Plenti Group Limited has reported a record unaudited FY26 Cash Profit Before Tax of $30.8 million and a loan portfolio exceeding $3.1 billion, beating its original target months ahead of schedule. The fintech lender's growth was supported by strong loan originations, robust credit performance, and strategic technology investments.
- FY26 Cash PBT up 117% to $30.8 million
- Loan portfolio surpasses $3.1 billion, 22% growth year-on-year
- Quarterly loan originations hit $475 million, a daily record
- NAB powered by Plenti portfolio grows 34% quarter-on-quarter
- Completed $400 million ABS transaction at best pricing to date
Record Profit and Portfolio Growth Exceed Expectations
Plenti Group Limited (ASX:PLT) closed FY26 with a bang, delivering an unaudited Cash Profit Before Tax (PBT) of $30.8 million, a 117% increase on the prior year. Cash Net Profit After Tax (NPAT) also nearly doubled, reaching $27.3 million.
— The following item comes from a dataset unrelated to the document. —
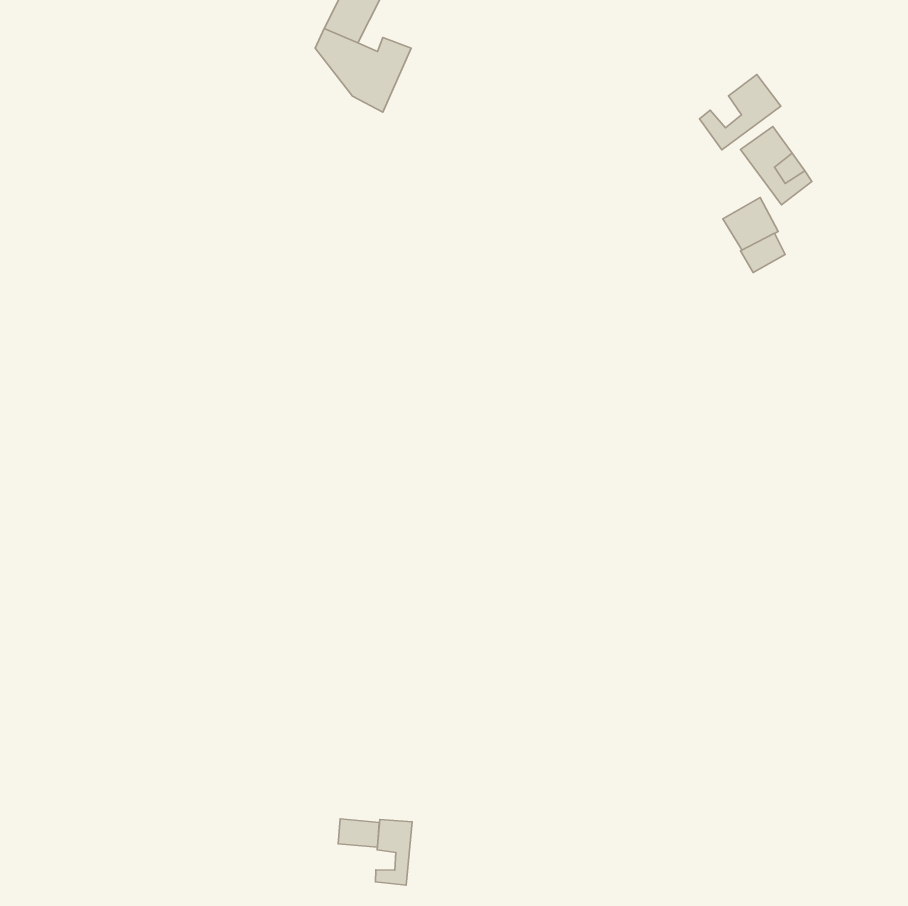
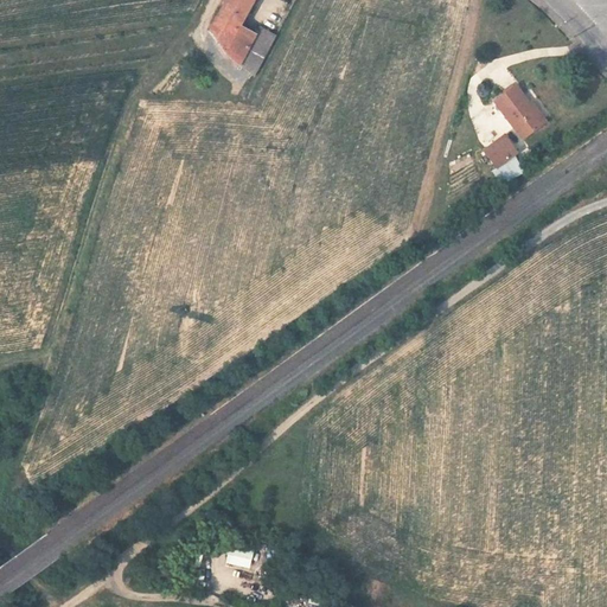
building: [700,75,781,150] -> none
building: [375,819,412,885] -> none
These figures underscore Plenti’s accelerating growth trajectory and operational discipline, with the fintech lender surpassing its $3 billion loan portfolio target well ahead of the original March 2026 deadline, hitting $3.1 billion by the end of March.
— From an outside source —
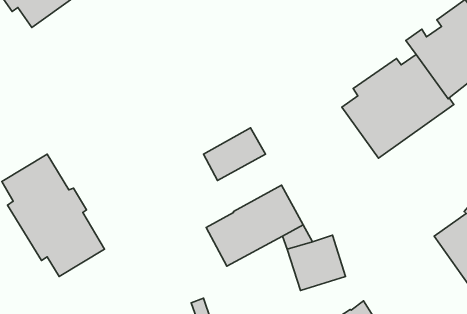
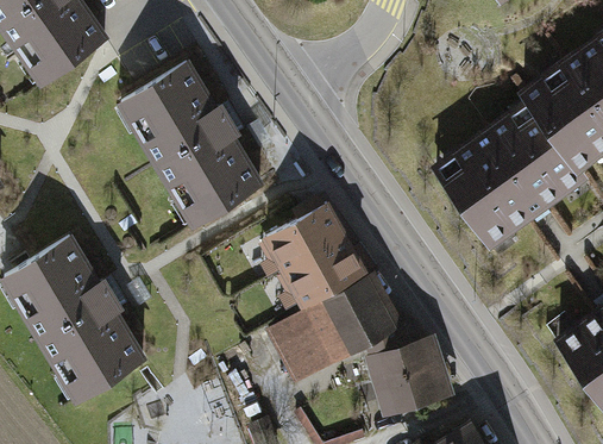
building: none -> [131,63,262,219]
building: none -> [287,238,365,305]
This milestone builds on the company’s momentum from earlier in the year, where Plenti recorded a fifth consecutive quarter of record loan originations and a loan portfolio nearing $3 billion by December 2025, as highlighted in its fifth consecutive record quarter. The latest results confirm that growth has not only been sustained but accelerated into the second half of FY26.
Strong Loan Originations and Diversified Portfolio
Quarterly loan originations reached $475 million, up 17% on the prior corresponding period and consistent with the previous quarter after adjusting for fewer business days. This translated into a record daily origination rate for Plenti. The loan book’s 22% year-on-year growth was driven by all three lending verticals: automotive loans rose 24% to $1.78 billion, renewable energy loans increased 25% to $427 million, and personal loans grew 18% to $900 million.
Automotive lending was buoyed by the “NAB powered by Plenti” (NPBP) partnership, which saw its loan portfolio swell 34% quarter-on-quarter to $121 million. Originations per business day in this channel jumped 35%, reflecting intensified collaboration between Plenti and NAB to boost demand and conversion rates.
Credit Quality and Funding Strength
Credit performance remained solid with annualised net credit losses at a low 96 basis points, slightly higher than the previous quarter but well below the 116 basis points recorded a year earlier. Ninety-plus day arrears held steady at 42 basis points. The weighted average Equifax credit score of the loan portfolio nudged up to 850, emphasizing Plenti’s focus on prime borrowers.
On the funding front, Plenti completed a $400 million personal and renewable energy loan ABS transaction in February 2026, its sixth PL & Green ABS deal and twelfth overall. The deal attracted a record number of investors and achieved a weighted average margin of 1.15%, the best pricing Plenti has secured for this type of transaction, tightening 25 basis points compared to the previous ABS in May 2025. The company also repaid $12.5 million of corporate debt during the quarter, reducing its drawn corporate facility to $20 million and bolstering its cash position.
Technology and Efficiency Gains Through AI
Plenti continued to leverage its proprietary digital platform and AI-driven initiatives to enhance customer experience and operational efficiency. Notably, a new front-end digital loan journey was developed 70% faster than previous benchmarks using AI-assisted tools. The DocAI platform processed over 35,000 documents this quarter, improving straight-through loan processing rates. Additionally, an agentic AI platform was deployed to support customer service and sales, with plans for ongoing automation expected to further increase speed and efficiency in FY27.
Operating costs remained tightly controlled, with the cost-to-net margin for FY26 at 56.7%, just below the 57% target threshold, reflecting Plenti’s commitment to efficiency as it scales.
Looking Ahead to FY27
Plenti plans to release its full audited FY26 results and provide guidance for FY27 on 20 May 2026. Given the strong finish to FY26 and the company’s investments in technology and strategic partnerships, market watchers will be keen to see how Plenti navigates potential macroeconomic headwinds and funding cost pressures while maintaining growth and credit quality.
Bottom Line?
Plenti’s early achievement of its $3 billion loan portfolio target and record profitability set a high bar for FY27, but rising funding costs and economic uncertainties warrant close attention.
Questions in the middle?
- How will Plenti manage margin pressures amid higher funding costs in FY27?
- What impact will ongoing AI and automation investments have on operating leverage?
- Can the NAB powered by Plenti partnership sustain its rapid growth trajectory?